Pettis credits his leadership skills to his stay-at-home mother who attended all PTA meetings and was heavily involved in the community where he grow up near Sistrunk Boulevard and Interstate 95, a professional working class neighborhood surrounded by more rough and tumble areas.
Pettis already has left an impact on diversity efforts in his president-elect year on the Bar. He launched the Wm. Reece Smith Jr. Leadership Academy of the Florida Bar to train a diverse group of lawyers to fit into a leadership pipeline. There is no fee for the academy but the fellows will pay their own expenses to attend the one-day meeting. Scholarships are available on a need basis.
The first class of 59 fellows has been selected and will meet during the annual convention which culminates on Saturday.
As of today, of those who self-reported, African Americans comprise only three percent of the Bar – where membership is mandatory for lawyers. Hispanics are eight percent and “Others” four percent. Still, the Bar received 263 nominations for positions in the Leadership Academy.
“The curriculum will enhance the fellows’ skills so they can go out into the community as better Bar leaders and ambassadors,” Pettis said.
Pettis himself is already such an ambassador, launching the 2016 Commission, a three-year study to examine how legal education, Bar admissions, pro bono services and technology will impact the legal profession.
“Just like doctors do residency at hospitals, can a recently graduated law student provide pro bono services for credit?” Pettis said. “This is just an idea of how far-reaching this study will be.”
The civil trial attorney is a founding member of Haliczer Pettis & Schwamm, a law firm with offices in Fort Lauderdale and Orlando. He started his career in 1985 with Conrad, Scherer & James, with a focus on medical malpractice and personal injury litigation. He went on to establish Cooney, Haliczer, Mattsen, et al. with colleagues from Conrad, Scherer & James.
In 1996, Pettis and Jim Haliczer founded Haliczer Pettis & Schwamm.

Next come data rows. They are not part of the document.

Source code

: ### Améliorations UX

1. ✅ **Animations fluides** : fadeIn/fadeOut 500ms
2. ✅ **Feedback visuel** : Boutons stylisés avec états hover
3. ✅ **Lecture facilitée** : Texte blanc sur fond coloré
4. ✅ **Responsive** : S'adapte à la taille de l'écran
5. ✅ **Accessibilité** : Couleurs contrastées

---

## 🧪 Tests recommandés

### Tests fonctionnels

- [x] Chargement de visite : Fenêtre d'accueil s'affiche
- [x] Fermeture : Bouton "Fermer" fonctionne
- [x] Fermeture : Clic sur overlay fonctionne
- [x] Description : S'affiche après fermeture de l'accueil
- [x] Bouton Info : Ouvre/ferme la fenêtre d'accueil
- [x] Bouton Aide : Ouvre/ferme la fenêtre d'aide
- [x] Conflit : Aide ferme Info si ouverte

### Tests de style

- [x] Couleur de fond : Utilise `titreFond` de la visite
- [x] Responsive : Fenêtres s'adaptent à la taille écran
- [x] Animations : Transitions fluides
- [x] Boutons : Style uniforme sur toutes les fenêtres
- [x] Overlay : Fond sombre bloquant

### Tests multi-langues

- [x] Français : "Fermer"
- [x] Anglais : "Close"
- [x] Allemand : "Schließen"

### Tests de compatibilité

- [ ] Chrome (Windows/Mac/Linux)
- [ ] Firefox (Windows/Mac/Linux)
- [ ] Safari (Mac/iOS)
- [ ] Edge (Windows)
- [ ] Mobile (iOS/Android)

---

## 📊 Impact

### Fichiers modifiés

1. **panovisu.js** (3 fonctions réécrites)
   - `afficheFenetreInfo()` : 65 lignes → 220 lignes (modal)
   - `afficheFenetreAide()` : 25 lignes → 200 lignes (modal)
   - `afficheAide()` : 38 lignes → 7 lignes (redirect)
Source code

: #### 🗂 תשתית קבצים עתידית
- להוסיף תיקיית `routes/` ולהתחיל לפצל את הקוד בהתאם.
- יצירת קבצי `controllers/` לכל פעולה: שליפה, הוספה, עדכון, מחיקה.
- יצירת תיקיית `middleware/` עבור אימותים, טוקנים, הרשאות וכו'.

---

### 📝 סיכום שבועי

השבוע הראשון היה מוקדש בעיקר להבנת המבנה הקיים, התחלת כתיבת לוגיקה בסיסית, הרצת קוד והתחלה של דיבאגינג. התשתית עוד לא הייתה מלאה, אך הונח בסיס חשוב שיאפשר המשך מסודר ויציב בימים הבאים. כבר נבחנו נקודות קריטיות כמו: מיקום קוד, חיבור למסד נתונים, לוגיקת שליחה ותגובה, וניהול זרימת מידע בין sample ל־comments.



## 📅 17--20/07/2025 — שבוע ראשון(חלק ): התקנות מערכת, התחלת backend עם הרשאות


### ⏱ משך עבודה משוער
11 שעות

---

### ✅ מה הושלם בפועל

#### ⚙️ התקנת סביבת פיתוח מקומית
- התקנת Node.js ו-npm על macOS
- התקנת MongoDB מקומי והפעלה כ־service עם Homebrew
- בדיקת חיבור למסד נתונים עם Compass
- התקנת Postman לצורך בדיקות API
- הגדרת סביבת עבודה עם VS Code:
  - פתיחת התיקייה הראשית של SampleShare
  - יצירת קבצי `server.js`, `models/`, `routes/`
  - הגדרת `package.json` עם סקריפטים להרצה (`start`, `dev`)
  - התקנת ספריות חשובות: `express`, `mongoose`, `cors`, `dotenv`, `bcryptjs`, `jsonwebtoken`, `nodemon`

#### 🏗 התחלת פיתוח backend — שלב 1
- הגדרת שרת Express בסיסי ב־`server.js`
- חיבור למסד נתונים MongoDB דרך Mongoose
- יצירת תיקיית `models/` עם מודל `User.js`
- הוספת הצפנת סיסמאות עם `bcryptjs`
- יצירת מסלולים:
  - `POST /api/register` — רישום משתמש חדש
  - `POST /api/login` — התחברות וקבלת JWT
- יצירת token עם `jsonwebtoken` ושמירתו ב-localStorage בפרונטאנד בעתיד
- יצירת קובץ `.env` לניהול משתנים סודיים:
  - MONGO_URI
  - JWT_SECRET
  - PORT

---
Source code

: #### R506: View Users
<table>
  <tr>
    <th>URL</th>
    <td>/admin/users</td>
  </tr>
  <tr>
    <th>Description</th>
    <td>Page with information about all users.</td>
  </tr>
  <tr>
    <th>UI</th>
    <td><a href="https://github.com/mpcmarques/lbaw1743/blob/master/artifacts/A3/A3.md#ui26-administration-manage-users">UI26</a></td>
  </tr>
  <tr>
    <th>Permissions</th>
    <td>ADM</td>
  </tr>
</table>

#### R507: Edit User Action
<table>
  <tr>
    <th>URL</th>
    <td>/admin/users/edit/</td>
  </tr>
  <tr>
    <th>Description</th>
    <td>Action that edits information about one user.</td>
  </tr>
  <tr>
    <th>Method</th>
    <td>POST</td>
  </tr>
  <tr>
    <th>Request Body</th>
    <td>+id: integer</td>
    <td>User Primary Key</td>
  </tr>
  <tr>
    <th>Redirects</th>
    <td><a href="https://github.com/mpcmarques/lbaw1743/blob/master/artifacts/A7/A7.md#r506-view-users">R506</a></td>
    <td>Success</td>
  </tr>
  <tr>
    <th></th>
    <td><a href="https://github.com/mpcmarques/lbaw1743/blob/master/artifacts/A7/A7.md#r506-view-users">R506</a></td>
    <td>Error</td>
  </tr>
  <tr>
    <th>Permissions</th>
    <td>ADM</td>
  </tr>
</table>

The practice focuses on medical malpractice, personal injury, commercial litigation, employment litigation, workers’ compensation and professional liability.
Richard Schwamm fondly remembers his job interview with Pettis, who is now one of his closest friends.
“I interviewed him,” said Schwamm, who heads the Orlando office.
“I wanted to know his story, his past, his career. He is the poster-child of what you want to be. I love the guy. He makes you feel included in everything.”
Sheila, Pettis wife of 25 years, said she knew her husband would go on to do big things after he won his first big case against Humana Hospital when he worked at Conrad, Sherer & James.
“I knew he was going to win but he could have lost, too, but I saw his drive and I knew he was going to win,” Sheila Pettis recalled. “Law is his passion.”
The couple contribute to community charities in Broward County and recently established an endowment for minority students attending Pettis’ alma mater, the University of Florida’s Levinson School of Law. He serves on the University of Florida Foundation Board as University of Florida’s Levin College of Law Trustee, is a life member of Kappa Alpha Psi Fraternity and past member of the Broward College Foundation Board of Directors and other organizations in Florida.
Lauderhill City Attorney Earl Hall said Pettis’ leadership skills were evident even while attending university. Pettis was the first president of the Black Student Union at UF. He founded Students Unite Now and ran for treasurer of the student government.
Pettis made history when he became treasurer at UF, the first African American in the post.
“Eugene is subtly ambitious, disarmingly ambitious, distinguished,” Hall said of the friend he has known since undergraduate studies. “When he became the first African-American treasurer, it was a wonderful achievement for Eugene and the university. It was a prelude to more firsts in that regard. We all saw it.”